Work instruction:
Retype the stretch from the line containing "Adauga la Favorite" through the line containing "τη δική της πρώτη εικόνα από το μαιευτήριο.", keeping every line exactly the same.

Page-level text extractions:
****************************************
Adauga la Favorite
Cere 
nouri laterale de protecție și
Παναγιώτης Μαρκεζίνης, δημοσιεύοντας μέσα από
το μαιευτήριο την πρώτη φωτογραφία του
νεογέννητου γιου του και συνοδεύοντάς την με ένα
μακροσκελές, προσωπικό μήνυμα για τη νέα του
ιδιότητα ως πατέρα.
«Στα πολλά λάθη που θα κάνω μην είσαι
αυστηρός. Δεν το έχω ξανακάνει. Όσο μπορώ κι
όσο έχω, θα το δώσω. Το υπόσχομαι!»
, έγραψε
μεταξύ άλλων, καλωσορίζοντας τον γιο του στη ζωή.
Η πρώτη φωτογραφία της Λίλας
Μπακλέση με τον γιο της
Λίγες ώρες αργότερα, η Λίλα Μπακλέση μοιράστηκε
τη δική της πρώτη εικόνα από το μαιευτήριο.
****************************************
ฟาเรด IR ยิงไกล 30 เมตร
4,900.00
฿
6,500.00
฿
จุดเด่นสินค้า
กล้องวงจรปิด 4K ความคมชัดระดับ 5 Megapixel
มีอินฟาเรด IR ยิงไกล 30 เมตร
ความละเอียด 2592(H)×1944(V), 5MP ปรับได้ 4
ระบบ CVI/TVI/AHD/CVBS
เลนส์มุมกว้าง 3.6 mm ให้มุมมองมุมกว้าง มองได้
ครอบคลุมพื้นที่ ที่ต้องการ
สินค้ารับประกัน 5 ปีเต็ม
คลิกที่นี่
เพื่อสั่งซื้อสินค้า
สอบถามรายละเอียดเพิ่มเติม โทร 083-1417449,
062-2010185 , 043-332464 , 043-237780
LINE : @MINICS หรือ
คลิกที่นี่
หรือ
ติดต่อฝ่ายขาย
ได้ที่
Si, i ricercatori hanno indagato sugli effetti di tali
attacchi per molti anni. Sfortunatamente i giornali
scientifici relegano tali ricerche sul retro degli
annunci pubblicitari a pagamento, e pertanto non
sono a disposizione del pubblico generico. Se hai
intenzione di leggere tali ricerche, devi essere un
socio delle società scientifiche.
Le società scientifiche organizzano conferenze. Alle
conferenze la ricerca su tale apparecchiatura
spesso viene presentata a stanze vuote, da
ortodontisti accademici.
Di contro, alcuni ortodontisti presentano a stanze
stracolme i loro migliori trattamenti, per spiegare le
****************************************
Answer box:
Adauga la Favorite
Cere 
nouri laterale de protecție și
Παναγιώτης Μαρκεζίνης, δημοσιεύοντας μέσα από
το μαιευτήριο την πρώτη φωτογραφία του
νεογέννητου γιου του και συνοδεύοντάς την με ένα
μακροσκελές, προσωπικό μήνυμα για τη νέα του
ιδιότητα ως πατέρα.
«Στα πολλά λάθη που θα κάνω μην είσαι
αυστηρός. Δεν το έχω ξανακάνει. Όσο μπορώ κι
όσο έχω, θα το δώσω. Το υπόσχομαι!»
, έγραψε
μεταξύ άλλων, καλωσορίζοντας τον γιο του στη ζωή.
Η πρώτη φωτογραφία της Λίλας
Μπακλέση με τον γιο της
Λίγες ώρες αργότερα, η Λίλα Μπακλέση μοιράστηκε
τη δική της πρώτη εικόνα από το μαιευτήριο.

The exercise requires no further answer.